たまたま新聞から宗教の問題について問われたから、メディアが宗教と、ひろく霊にかかわる問題を組織的に無視してきたことが、現代人の「見えないものを見る」能力の劣化の重大な原因であるという私見を述べたのである。
結局、原稿はもとのままで掲載されることになった。
話をもとに戻そう。
日本人は「人を見る目」を失ったという話をしていたのであった。「人を見る目」というのは、突き詰めて言えば、目の前にいる人の現実の言動を素材にして、その人の「未来」のある瞬間における言動をありありと想起することである。
別にむずかしいことではない。
それは「こういう状況でこういうことを言っていた人間」が「それとは違う状況」に置かれた場合にどのようにふるまうかについての先行事例の膨大な蓄積がこちらにあれば、数年後のその人の表情や口ぶりくらいは簡単に想像できる。
私たちは根拠にもとづいて「推理」しているのである。
しかるに、この推理の根拠は数値的にはお示しすることができない。
推理の根拠が存在しないからではない。推理の根拠が限られた時間内に列挙するには「あまりに多すぎる」からである。
シャーロック・ホームズは事件の解決後にワトソン君にうながされて「ホームズ、どうして君は彼が犯人だとわかったんだ」という問いに答えを与える。
ホームズは理由を教える。
「ちょっと『ひっかかったこ』とがあってね」
その「ひっかかり」を手がかりにホームズは真相を明かす、動かぬ証拠にたどりつく。
ホームズが「ひっかかる」のは、そこに「あるべきものがない」か「あるはずのないものがある」からである。

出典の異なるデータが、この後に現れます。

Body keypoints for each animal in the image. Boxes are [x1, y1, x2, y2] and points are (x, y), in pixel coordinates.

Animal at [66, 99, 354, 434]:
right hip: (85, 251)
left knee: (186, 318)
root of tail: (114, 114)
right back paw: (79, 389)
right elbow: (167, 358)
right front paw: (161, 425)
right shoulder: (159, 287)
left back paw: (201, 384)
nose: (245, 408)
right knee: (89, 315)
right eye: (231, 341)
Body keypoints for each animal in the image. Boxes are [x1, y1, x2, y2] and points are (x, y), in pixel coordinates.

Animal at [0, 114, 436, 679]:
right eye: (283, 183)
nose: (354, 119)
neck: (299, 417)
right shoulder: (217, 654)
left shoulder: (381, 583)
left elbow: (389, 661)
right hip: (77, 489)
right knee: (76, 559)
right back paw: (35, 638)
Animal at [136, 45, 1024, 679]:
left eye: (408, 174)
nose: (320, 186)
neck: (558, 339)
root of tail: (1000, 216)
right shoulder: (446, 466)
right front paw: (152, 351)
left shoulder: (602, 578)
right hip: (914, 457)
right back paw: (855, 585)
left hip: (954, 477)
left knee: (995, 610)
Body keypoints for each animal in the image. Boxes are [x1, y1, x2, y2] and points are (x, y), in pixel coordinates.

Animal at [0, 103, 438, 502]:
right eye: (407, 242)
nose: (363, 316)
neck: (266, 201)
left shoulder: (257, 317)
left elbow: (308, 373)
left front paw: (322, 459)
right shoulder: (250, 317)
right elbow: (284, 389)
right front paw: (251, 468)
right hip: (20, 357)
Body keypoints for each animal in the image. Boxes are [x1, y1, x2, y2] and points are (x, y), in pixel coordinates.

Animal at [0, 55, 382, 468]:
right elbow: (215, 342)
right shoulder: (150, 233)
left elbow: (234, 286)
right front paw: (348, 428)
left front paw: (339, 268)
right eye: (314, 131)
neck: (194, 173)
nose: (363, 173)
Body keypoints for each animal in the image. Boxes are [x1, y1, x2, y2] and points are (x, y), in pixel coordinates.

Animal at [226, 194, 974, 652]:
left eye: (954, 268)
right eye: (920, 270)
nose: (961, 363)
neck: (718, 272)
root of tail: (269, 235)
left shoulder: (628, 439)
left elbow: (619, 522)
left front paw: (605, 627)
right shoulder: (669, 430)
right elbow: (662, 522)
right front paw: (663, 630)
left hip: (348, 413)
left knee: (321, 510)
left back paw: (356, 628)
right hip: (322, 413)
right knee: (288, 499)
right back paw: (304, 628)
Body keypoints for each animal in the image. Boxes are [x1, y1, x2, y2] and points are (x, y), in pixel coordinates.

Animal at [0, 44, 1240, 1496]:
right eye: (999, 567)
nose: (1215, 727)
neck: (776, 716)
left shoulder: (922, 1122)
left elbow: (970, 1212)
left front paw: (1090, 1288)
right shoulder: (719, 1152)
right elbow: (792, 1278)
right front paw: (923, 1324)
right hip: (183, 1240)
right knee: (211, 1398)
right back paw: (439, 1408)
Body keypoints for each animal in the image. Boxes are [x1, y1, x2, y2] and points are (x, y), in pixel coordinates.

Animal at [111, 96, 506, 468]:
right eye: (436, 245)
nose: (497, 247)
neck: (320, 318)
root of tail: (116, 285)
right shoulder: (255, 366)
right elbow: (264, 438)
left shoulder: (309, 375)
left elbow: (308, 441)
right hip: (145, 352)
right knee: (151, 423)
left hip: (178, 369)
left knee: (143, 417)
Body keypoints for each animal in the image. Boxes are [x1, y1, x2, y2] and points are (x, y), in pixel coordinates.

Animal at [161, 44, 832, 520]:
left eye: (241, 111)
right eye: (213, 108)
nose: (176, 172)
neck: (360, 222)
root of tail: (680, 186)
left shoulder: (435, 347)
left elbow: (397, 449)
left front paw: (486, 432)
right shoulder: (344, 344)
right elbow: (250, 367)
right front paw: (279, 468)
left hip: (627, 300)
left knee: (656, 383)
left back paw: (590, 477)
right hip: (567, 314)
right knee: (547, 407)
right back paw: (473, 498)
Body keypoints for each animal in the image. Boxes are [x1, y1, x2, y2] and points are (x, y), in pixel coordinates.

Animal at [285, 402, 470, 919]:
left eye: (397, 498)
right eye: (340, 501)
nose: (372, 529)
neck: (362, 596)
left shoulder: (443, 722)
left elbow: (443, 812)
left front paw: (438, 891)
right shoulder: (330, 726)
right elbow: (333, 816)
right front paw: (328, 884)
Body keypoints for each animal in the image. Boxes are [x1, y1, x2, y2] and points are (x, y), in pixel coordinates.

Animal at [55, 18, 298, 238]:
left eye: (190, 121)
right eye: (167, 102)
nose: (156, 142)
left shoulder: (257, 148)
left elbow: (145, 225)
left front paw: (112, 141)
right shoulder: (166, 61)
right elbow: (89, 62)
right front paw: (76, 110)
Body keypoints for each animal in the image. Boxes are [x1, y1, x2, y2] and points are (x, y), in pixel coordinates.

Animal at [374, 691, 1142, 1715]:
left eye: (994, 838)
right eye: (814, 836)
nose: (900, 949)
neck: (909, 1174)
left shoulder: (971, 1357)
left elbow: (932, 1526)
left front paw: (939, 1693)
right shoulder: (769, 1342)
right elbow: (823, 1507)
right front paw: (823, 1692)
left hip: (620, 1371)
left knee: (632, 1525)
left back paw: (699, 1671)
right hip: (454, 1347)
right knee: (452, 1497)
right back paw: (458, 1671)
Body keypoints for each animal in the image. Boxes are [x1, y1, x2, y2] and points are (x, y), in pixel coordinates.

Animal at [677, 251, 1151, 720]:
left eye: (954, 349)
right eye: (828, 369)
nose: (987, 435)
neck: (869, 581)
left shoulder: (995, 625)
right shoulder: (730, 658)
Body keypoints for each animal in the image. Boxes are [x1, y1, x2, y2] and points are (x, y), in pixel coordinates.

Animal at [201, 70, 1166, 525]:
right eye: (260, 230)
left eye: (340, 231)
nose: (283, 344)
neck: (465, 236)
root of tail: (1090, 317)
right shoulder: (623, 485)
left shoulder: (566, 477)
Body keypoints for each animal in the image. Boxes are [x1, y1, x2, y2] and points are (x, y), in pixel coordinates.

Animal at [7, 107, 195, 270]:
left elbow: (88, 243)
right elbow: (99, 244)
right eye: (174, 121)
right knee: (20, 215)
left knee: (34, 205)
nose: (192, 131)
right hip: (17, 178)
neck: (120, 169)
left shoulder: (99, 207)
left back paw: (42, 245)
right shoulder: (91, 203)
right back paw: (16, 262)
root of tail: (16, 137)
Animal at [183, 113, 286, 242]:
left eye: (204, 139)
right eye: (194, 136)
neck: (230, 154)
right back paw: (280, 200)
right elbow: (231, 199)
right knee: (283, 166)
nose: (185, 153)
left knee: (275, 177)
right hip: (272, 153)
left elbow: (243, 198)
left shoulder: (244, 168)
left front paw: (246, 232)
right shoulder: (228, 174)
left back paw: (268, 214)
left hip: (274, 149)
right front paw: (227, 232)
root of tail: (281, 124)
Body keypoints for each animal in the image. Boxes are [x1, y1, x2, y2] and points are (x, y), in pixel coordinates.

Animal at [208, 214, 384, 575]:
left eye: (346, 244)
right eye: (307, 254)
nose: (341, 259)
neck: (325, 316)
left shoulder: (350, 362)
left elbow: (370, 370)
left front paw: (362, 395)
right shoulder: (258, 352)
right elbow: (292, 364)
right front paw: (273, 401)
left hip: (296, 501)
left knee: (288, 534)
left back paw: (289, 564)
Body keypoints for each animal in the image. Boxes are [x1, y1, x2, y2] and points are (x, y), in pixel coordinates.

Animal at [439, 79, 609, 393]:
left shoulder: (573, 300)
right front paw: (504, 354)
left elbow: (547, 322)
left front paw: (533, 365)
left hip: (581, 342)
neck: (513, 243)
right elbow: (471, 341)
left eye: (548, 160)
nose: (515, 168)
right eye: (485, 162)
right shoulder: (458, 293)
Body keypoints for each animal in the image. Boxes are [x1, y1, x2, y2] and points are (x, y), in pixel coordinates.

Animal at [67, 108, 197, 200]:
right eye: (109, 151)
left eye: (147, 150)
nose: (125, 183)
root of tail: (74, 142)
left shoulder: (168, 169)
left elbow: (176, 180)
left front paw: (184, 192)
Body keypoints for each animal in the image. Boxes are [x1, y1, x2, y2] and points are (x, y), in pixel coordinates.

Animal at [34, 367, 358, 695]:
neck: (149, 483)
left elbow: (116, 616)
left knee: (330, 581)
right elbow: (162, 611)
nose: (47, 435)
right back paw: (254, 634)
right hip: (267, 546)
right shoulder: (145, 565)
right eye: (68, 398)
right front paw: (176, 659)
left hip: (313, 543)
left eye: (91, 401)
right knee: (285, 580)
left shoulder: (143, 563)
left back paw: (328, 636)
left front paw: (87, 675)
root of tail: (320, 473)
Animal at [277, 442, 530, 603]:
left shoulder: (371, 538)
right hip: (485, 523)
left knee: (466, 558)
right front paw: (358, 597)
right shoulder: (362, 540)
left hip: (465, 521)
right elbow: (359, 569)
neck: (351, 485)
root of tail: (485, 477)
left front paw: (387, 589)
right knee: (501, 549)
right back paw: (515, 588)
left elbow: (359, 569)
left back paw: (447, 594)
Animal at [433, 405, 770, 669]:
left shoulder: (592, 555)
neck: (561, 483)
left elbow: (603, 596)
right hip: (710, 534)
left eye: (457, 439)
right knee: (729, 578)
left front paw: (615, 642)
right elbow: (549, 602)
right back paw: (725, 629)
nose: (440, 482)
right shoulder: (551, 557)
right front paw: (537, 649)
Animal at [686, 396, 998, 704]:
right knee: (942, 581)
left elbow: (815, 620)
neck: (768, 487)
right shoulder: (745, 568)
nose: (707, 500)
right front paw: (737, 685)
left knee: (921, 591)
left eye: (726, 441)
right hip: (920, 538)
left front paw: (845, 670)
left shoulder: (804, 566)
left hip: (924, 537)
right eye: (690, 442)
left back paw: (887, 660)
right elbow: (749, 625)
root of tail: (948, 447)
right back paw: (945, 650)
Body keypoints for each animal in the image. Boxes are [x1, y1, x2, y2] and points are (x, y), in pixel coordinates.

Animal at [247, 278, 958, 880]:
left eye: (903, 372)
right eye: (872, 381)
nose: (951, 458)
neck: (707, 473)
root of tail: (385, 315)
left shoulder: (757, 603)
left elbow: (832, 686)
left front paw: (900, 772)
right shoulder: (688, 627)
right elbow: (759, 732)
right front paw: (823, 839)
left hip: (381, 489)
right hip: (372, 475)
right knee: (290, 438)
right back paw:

はじめて立ち寄った現場で、ホームズは「あるべきもの」と「あるはずのないもの」の膨大なリストを瞬間的に走査する。
どうして「そんなこと」ができるのか、それをホームズは説明しない。
それはマルクスやウェーバーやフロイトが現に世界のすべてのできごとを説明しておきながら、「どうして自分には世界のすべてのできごとを説明できるのか」を説明できないのと同じである。
ポランニーはこれを「暗黙知」と呼んだ。
フッサールは「先験的直観」と呼んだ。
何と呼んでも構わない。
哲学者たちが言っているのは、「見えないはずのもの」が私たちには現に見えている、ということである。
その「直観」の構造を解明しようとして、先人たちはたいへんなご苦労をされてきた。
私はその先哲の偉業を多とし、せめて「人を見る目」の涵養プログラムくらいは学校教育に取り入れたいと念じているのである。
慎ましい望みだとは思うのだが、山形さんの悲観的見通しに与するならば、これもまた不可能な企てのようである。